The text of the letter delivered to the house is below:

June 28, 2010

Ghent, NY

Dear Neighbor,

I am writing to apologize for knocking at your door late last night. It was my first night in this area and I was completely lost, walking up and down the roads for several hours, desperately trying to find my way back to Art Omi. I was afraid but now realize I must have scared you too.

What happened was that I went for a late night walk and got lost in the total darkness. My only hope was the flickering light emanating from the TV set in your house. When I approached your window, I noticed you were asleep on your couch with the TV on. I hesitated at first, but like I said I was desperately afraid and it was getting very late. I went ahead and knocked and tried to explain myself in a loud voice without success. I turned back onto the road and eventually found my way back.

That’s the story from my side of the window. I would like to know the story on the other side of the window... Would you be willing to anonymously drop me a note, saying what you saw, thought, experienced or felt?

If so, please address it to:

Art Omi

c/o Artist #114

59 Letter S Road

Ghent, NY 12075

You can also drop it off in the Art Omi mailbox down the road.

Warm regards,

Artist #114

Two weeks went by. No news from Neighbor. But the neighborhood doesn't go away. Even though no activity has been detected in the white house across the road from the red barn, it is there, a constant presence. Gudrun records its reflection on the nearby pond at all hours of the day. Nothing but wind and fish catching insects disturbs its surface. No lights at night. Many bikes parked in front - not in bad shape - but no bikers.

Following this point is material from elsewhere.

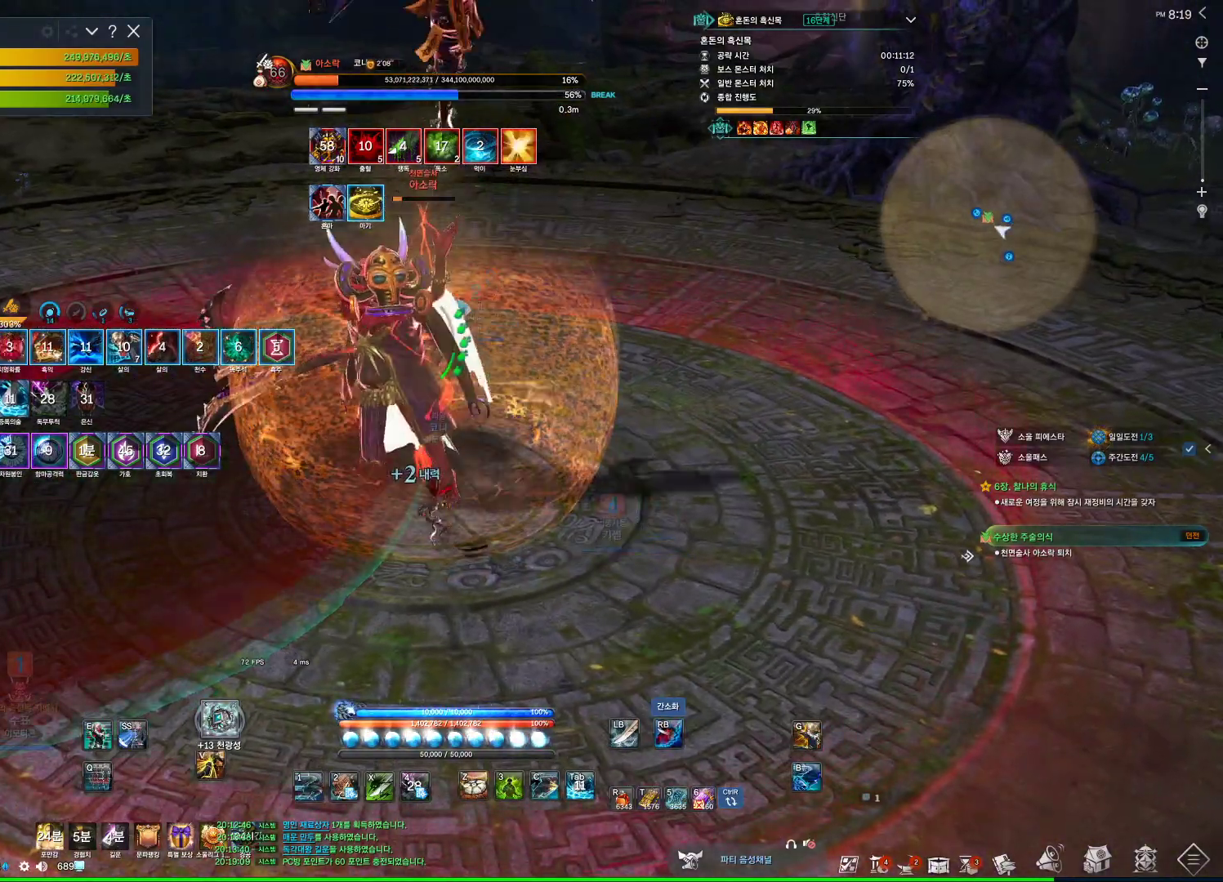
{"keys": ["s"], "mouse": ["right"], "events": [[167, "3", "up"], [167, "mouse_right", "down"], [267, "s", "down"]]}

Leo comes closer, while Nisrine refuses to go into high grass, she doesn't like grass. Leo peeks through the window. The interior is jam-packed with stuff, stuff that looks like it could have been art, and could have come from the barn over time. Now in limbo.

Back in the barn, day in and day out. It, too, empties out at night.

Does anyone remember? Where and how we started? How did we deal with the emptiness? With the proximity of other artists? How did the residency’s internal rhythms and cycles influence the shape or feel of our work spaces, of the daily work of making art (or not making art)? How were openness and privacy negotiated in the barn? Where did we place our art for it to be seen or not seen? Does the space or the image of the space over time say anything at all about the art or the artist? Does it say anything about anything?

We started photographing the studios on our floor every night when they got abandoned during dinner hours or late at night.  The photographs were always taken from the outside, we never stepped inside and we never changed anything in the room. Sometimes we waited until the last artist had retired for the night. It seemed key to us that it should remain a surprise. A gift to our neighbors.